County Visions

County Visions graphic, by JM

When I was on the Multnomah County Citizen Involvement Committee, we did a couple cool things - one was a Tri-County Citizen Involvement conference. (The George Muir Citizen Participation Conference.)

The other was a County Visions, The 1990’s & Beyond report. The report included survey data from a questionnaire, etc. It was a group writing project. There were five Visions:

The Visions report also identified Ten Strategic Issues (Two for each of the above). The format of each section was:

A fable is a story of how things could be in the future. So, with that background, here is the fable that I primarily wrote for Livable Environment.


It's early Friday morning, and Mom & Mary take a neighborhood shuttle to their community center. Mom drops a package to be mailed at the postal window while Mary greets a classmate who just arrived on a different shuttle. A small train silently arrives at the platform and empties. Mom gets on the train and it reverses, heading toward the town center, where she will take a slightly larger, faster train into the city. Mary and her friend head for the high school three blocks away.

Later in the morning, Jackson grabs a bundle he prepared the night before and tells his father ready to go! They know that the neighborhood shuttle passes by their house every 15 minutes, so they walk out to meet it. Other grade schoolers are already on board, but only a few parents. Since the shuttle driver lives in the neighborhood, everyone knows the kids are in good hands. Father & Jackson arrive at the community center, Jackson dashes into the grade school to deposit his treasure of aluminum, tin, and plastic. (Even though curbside pickup has been working well for years, children are educated by the flow and variety of recyclable materials that passes through the school). Dad takes a bus to an adjacent community where he is a contractor specializing in creating diverse housing for seniors and persons with disabilities.

Today Jackson is going on a field trip. His teacher's aide moves the class to the transit platform to board an outbound train. The children watch as containers are loaded onto the car behind them. They know that the mail is carried by the same trains that they ride, a fact learned on an earlier field trip to the regional postal center. The train heads west and soon passes through the wonderful greenbelt that was completed the year Jackson was born. They arrive in a familiar rural community and are met by a shuttle that takes them to a dairy farm, where they see the morning's milk being bottled and other dairy products being made.
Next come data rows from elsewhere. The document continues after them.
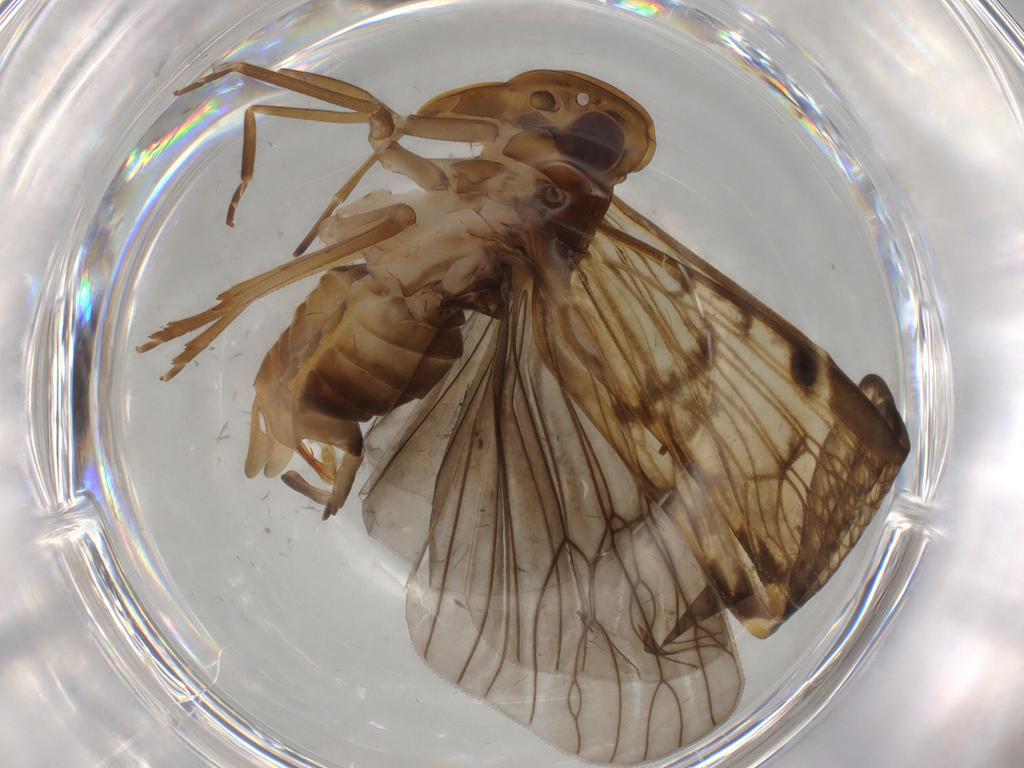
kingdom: Animalia
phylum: Arthropoda
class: Insecta
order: Hemiptera
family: Cixiidae
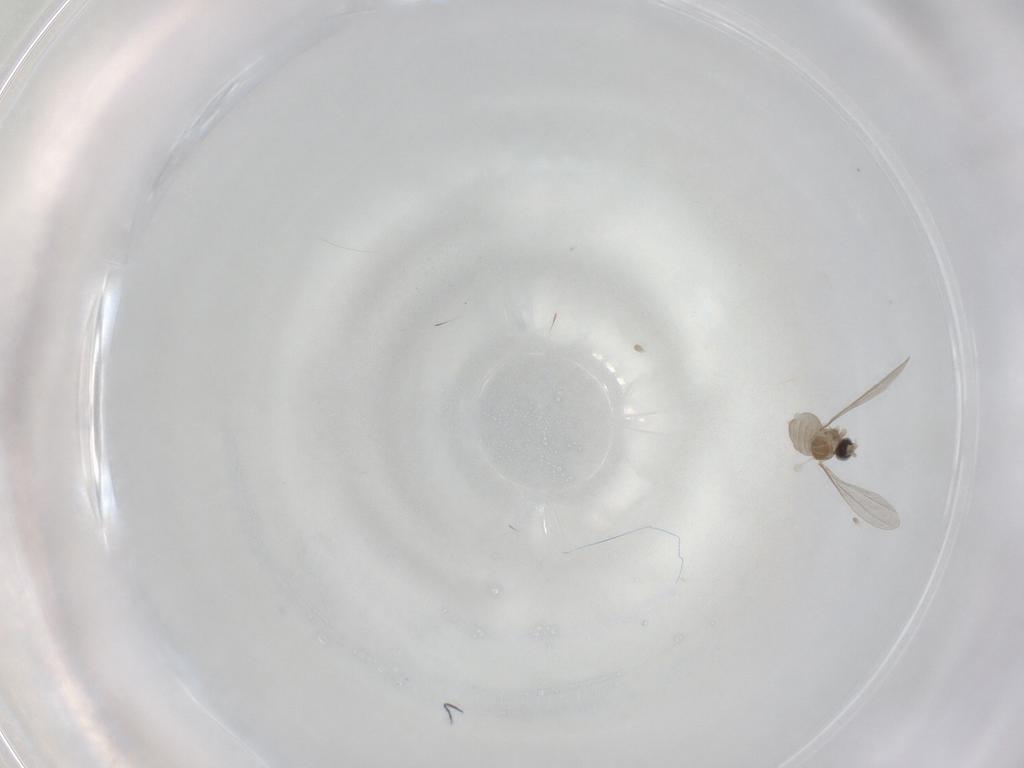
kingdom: Animalia
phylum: Arthropoda
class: Insecta
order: Diptera
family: Cecidomyiidae
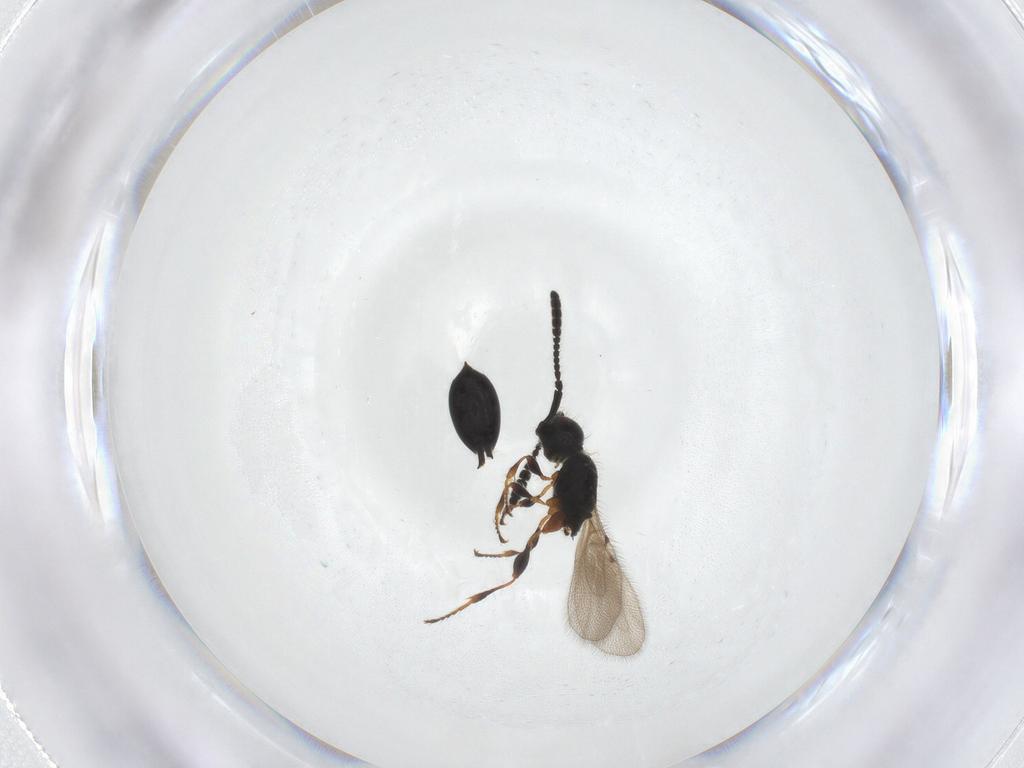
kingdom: Animalia
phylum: Arthropoda
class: Insecta
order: Hymenoptera
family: Diapriidae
On the return train trip, the children view a video on the progress of the animal rights movement and then share stories about their own companion animals.

Jackson stays at the school until mom or dad stops by the community center. The weekend is coming and the family is excited about a two day bike trip they have prepared. The animal sitter stops by and joins the family talking to their neighbor who will watch their house. After excited goodbye's, the family rides off to the community center, this time to be transported to the forest. Mom & Dad comment how good life is where they live.

About the Project

I should put something here on the genesis of the project. At some point, I got the idea to pattern it after the booklet A Green City Program for San Francisco Bay Area Cities &Towns, done at this same time. See Green City Program in IDEAS.

The rest of the report probably only still exists as the many newsprint magazine we produced, and on a Macintosh floppy disk. This was before PDF's were invented. The CIC lives on however.

Office of Community Involvement

Community Involvement Committee (CIC)

About the Graphic

This graphic is based on the cover of a Portland phone book at the time (late 80's). The cover had a photo of MT Hood as seen from Portland. Everyone in the area recognizes this profile of Mt Hood. Using MacDraw, I was able to draw lines over the profile. I noticed the trees on the horizon in front of Hood formed yet another jagged trend line, so I borrowed green from the trees. I added the flatter horizontal lines and used of from the Willamette River for that trend. The shorter gray trend line follows the snowline on Hood.

I poked around in some Mac font for the icons to make the bar charts with infrastructure type things on the left, and living things on the right. I didn't think to include bicycles!

The square grid sky represents the Economic environment.

The graphic was used on the back cover of the report, and a smaller version in B&W at the start of each chapter. There was also a 8 page (?) tabloid summary produced with this snappy graphic on the cover.